His smile broadened. He knew now that if he had met Emily twenty years ago he would have been unfaithful to Shirl. The thought hurt him, so that the smile was more a grimace.

IV

This late in the evening the morgue was deserted, at least of the living. Malone walked down the long main room towards the murder room, past the stainless steel tables now washed clean of the blood and tissue of the day. Insect-killers hung from the ceiling like blue honeycomb and on one wall a row of white rubber aprons were draped like corpses that had been gutted. The air reeked of death, disguised as disinfectant.

Romy Keller and Clements were in the murder room with the body of Kim Weetbix. It lay on a stainless steel table under the bright light of a green-domed lamp. Face down, arms by her side, Kim looked much thinner than she had in life.

“I haven't touched her yet.” Romy, in a white coat but with no rubber apron, blew a kiss to Malone across the corpse. “I'm waiting on the HIV or hepatitis test. I don't think it matters—the autopsy, I
mean.
She was killed the same way as Mr. Sweden and Mr. Kornsey.”

She lifted the short hair on the girl's neck and Malone saw the small wound. “Who found her, Russ? Mrs. Kornsey?”

“She came back to the house, she'd been to pick up her niece, and there was this girl on her doorstep. Just dumped there on the mat. She's hysterical, Mrs. Kornsey, so the local D's said. I didn't go out to see her—”

“Leave her, her family will look after her. Why'd the buggers do this to her? Is it some sort of warning?”

“I'd say so. Telling her to lay off, not try for the twenty-five million.”

Romy had been listening to this without comment, but now she whistled softly. “Twenty-five
million
? This girl was mixed up in something as big as that? I thought she was supposed to be a street-kid?”

“She was. If she knew anything about the money we're talking about, it was by accident. Maybe whoever killed her thought she knew more than she did.”

“She'd been tortured. There are burns, they look like cigarette marks, on her breasts. And there are bruises on her arms—she'd been pretty heavily handled.”

Malone leaned with his back against the wall looking at the thin pitiful body; it looked more yellow than white, as if her mother was asserting herself. He knew nothing of the girl's background, but he guessed it had been neither happy nor promising. But she had not deserved to finish up, tortured and dead, on this table in this pitiless room. “I don't suppose there'll be anyone to claim the body for the burial?”

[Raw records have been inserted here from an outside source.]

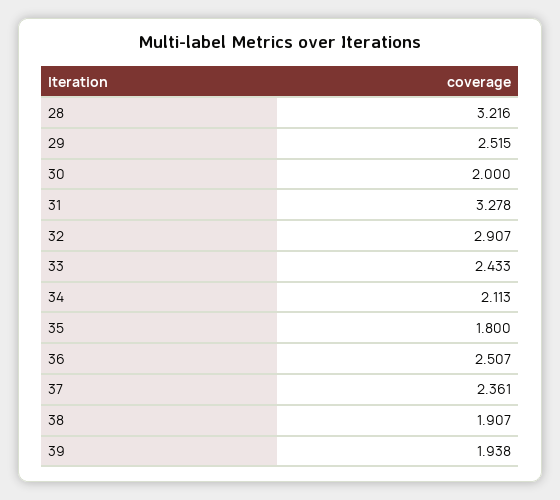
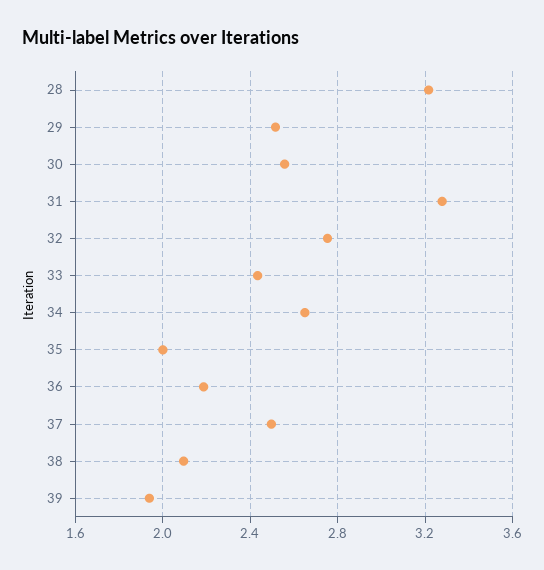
30: 2 -> 2.55
32: 2.907 -> 2.75
34: 2.113 -> 2.65
35: 1.8 -> 2
36: 2.507 -> 2.2
37: 2.361 -> 2.5
38: 1.907 -> 2.1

Clements shrugged. “Who? Some street-kid?”

“Do you expect to find anything, Romy, when you do the autopsy?”

“Not really. All that'll help you is what you see there.”

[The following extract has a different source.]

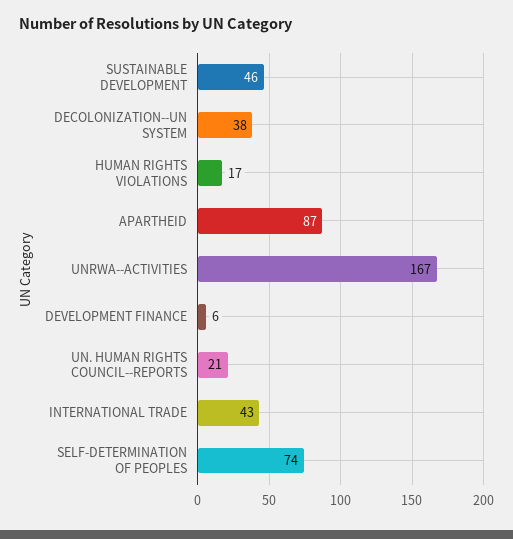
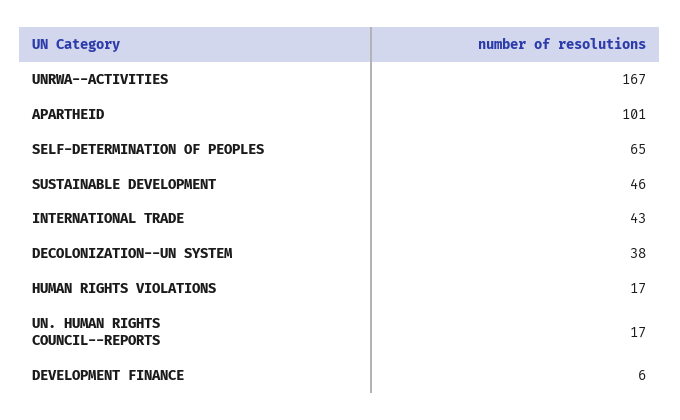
APARTHEID: 87 -> 101
UN. HUMAN RIGHTS COUNCIL--REPORTS: 21 -> 17
SELF-DETERMINATION OF PEOPLES: 74 -> 65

“Anything in her clothes?”

“I've got the PE guys on that,” said Clements. “Fibres, dirt, anything. But I don't think we're gunna come up with anything that'll help. There was nothing in her pockets, not even a handkerchief.”

Malone
heaved himself off the wall. He could feel the weight of these cases building up; he was an unwilling weightlifter as the kilos were added to the bar. “We'd better mount security on Mrs. Kornsey, we don't want her finishing up in here.”

Romy was attaching a label to one of Kim's big toes. “I'll park her in the body room till morning.”

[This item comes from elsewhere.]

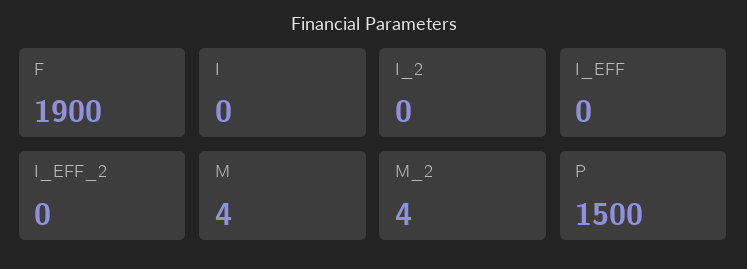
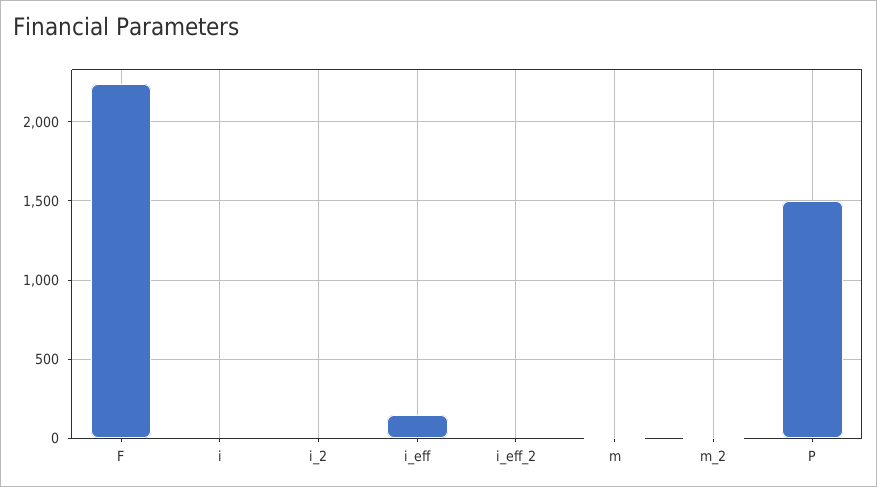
F: 1900 -> 2250
I_EFF: 0 -> 150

“And let's hope nobody comes trying to steal her,” said Clements.

Romy pushed the wheeled table out of the murder room and down the long main room. She looked back as the men followed her. “Has Russ told you we're being married in July?”

Malone waited for the corpse to roll over and sit up. “No. When did you decide that?”

“While we were waiting for you back there.” She jerked her head back towards the murder room. “We want you to be the best man and Lisa matron of honour and the girls to be our bridesmaids.”

They had reached the door to the body room. She unlocked it, pushed the table ahead of her and the three of them went into the chilled room. “Will you?” She gestured for the men to help her move the body on to one of the shelves. “I'll talk to Lisa later.”